**** Source material ****

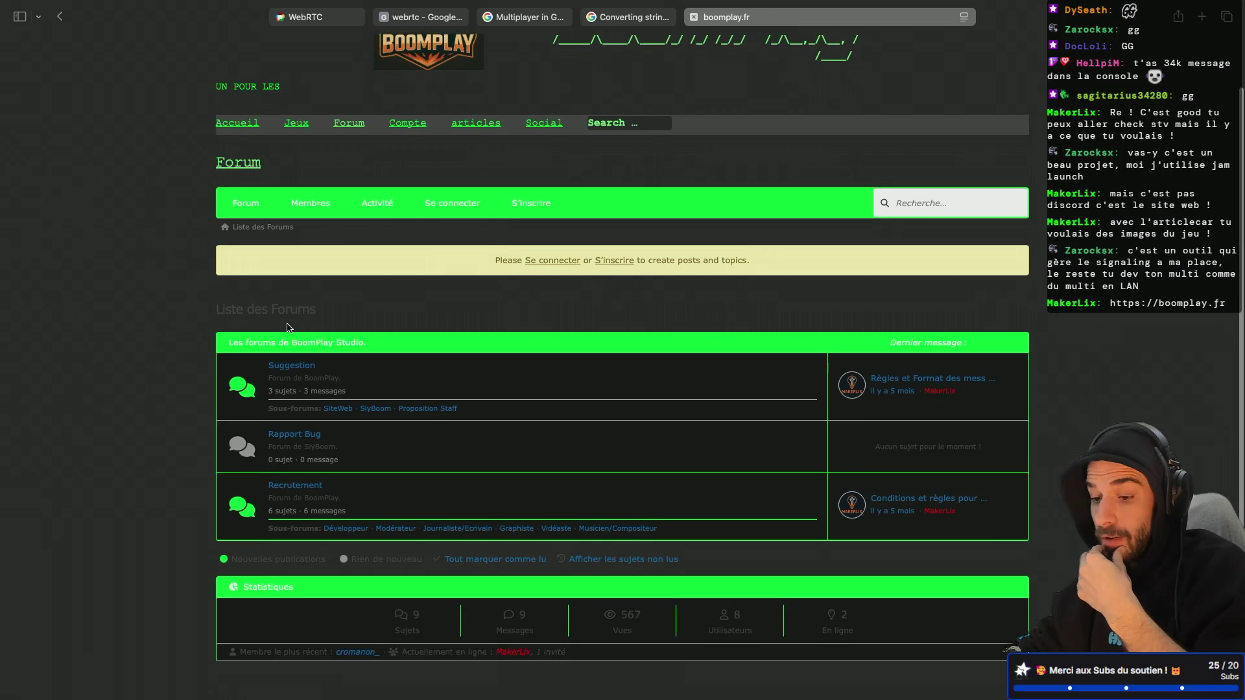
scroll(288, 327, down, 3)
scroll(288, 327, up, 5)
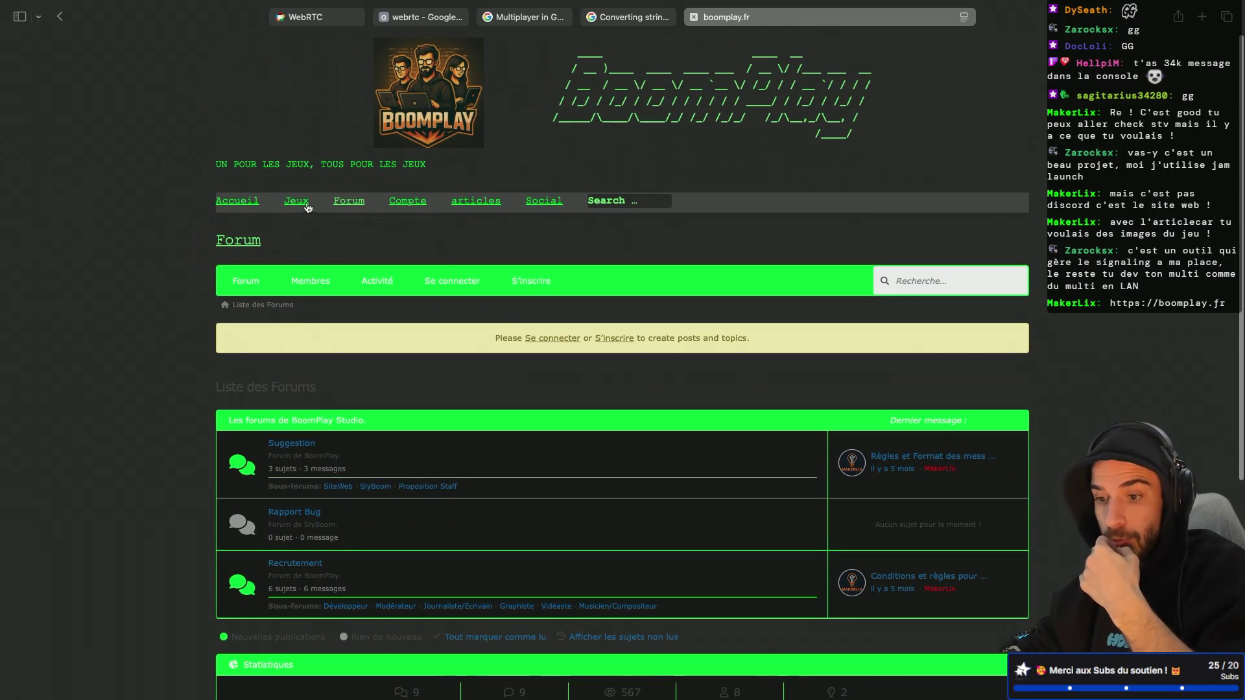
click(303, 207)
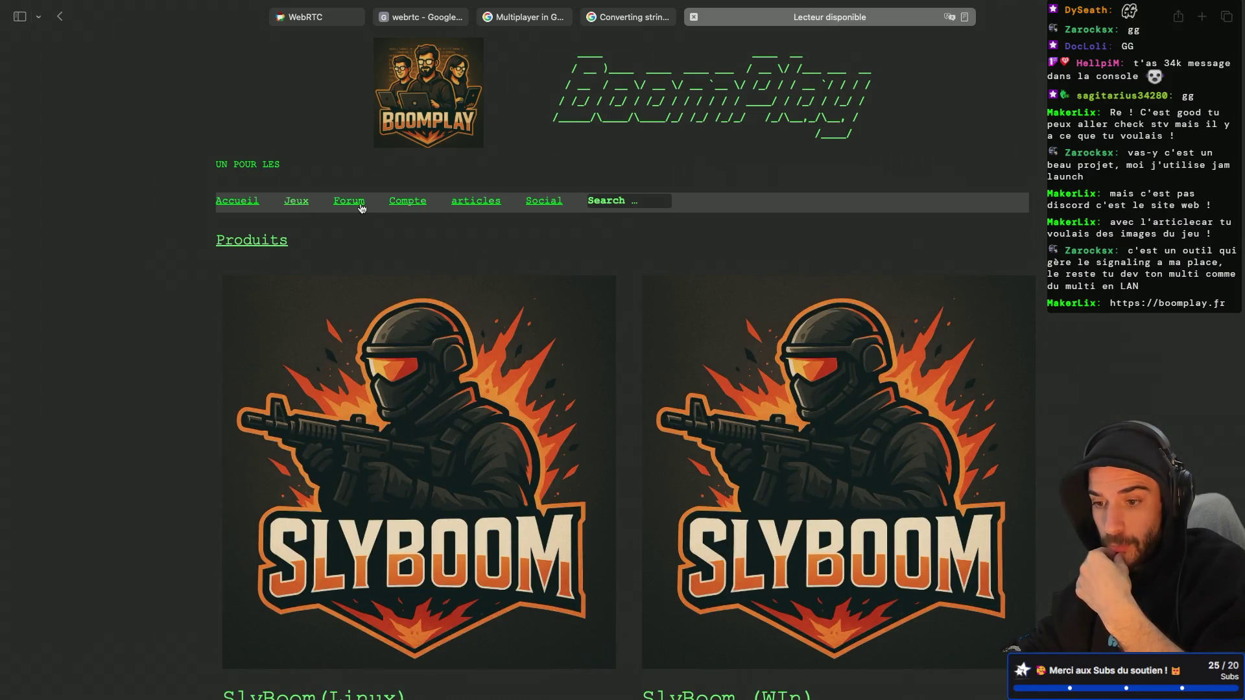
click(356, 208)
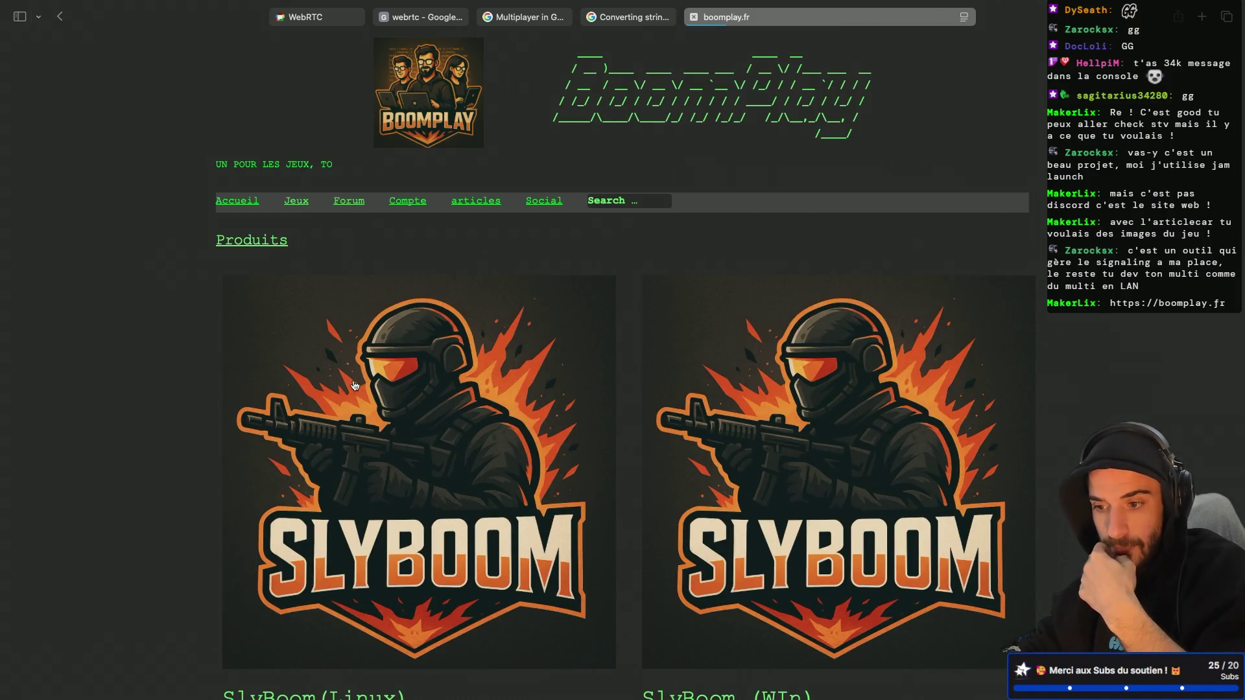
scroll(356, 384, down, 2)
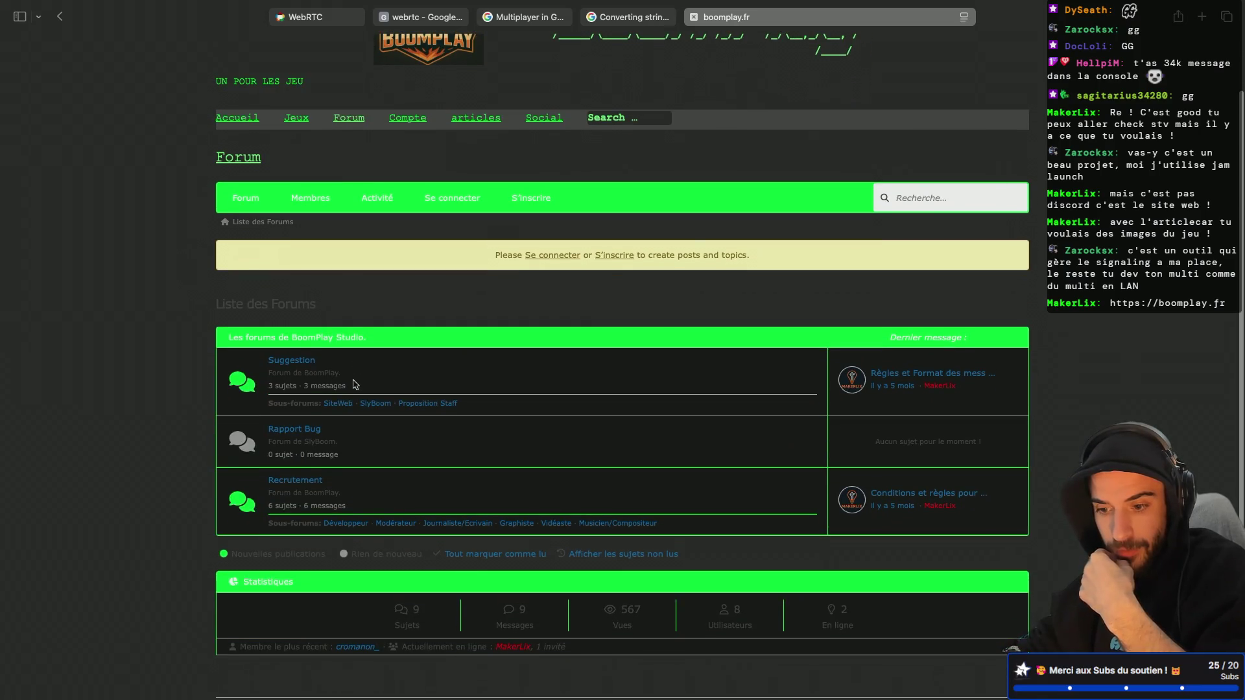
click(294, 365)
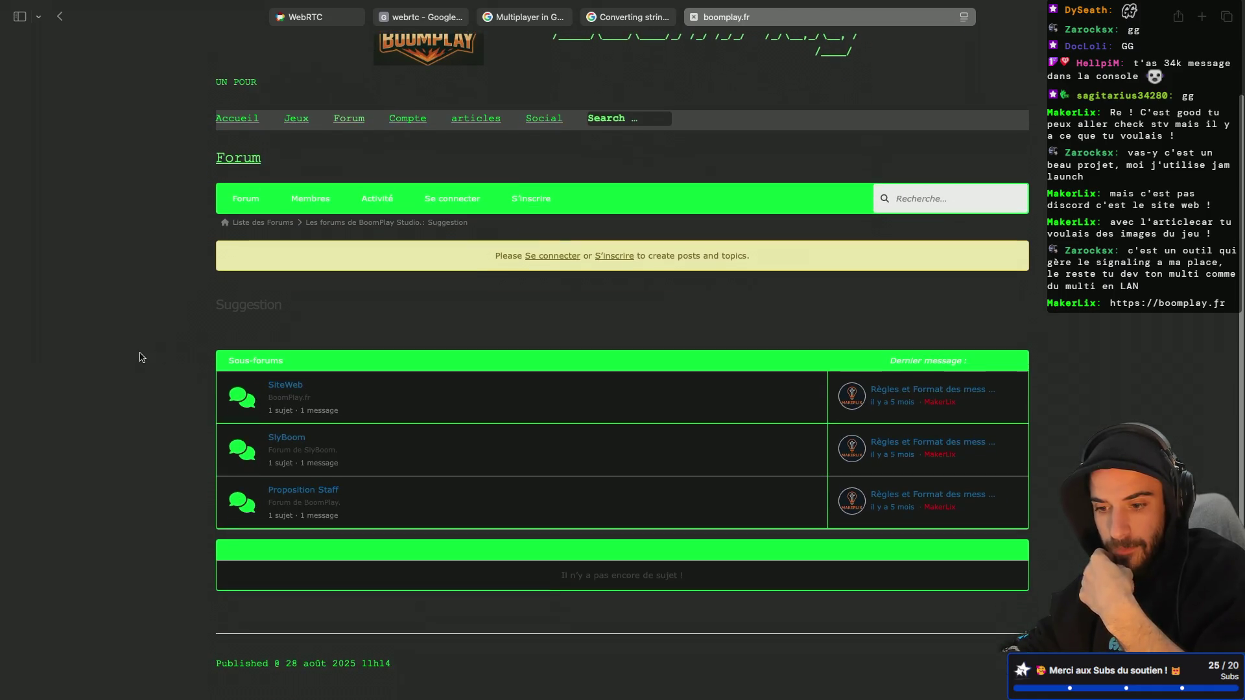
scroll(140, 357, up, 1)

****

An exact copy of every line above is needed, without the images.

scroll(288, 327, down, 3)
scroll(288, 327, up, 5)
click(303, 207)
click(356, 208)
scroll(356, 384, down, 2)
click(294, 365)
scroll(140, 357, up, 1)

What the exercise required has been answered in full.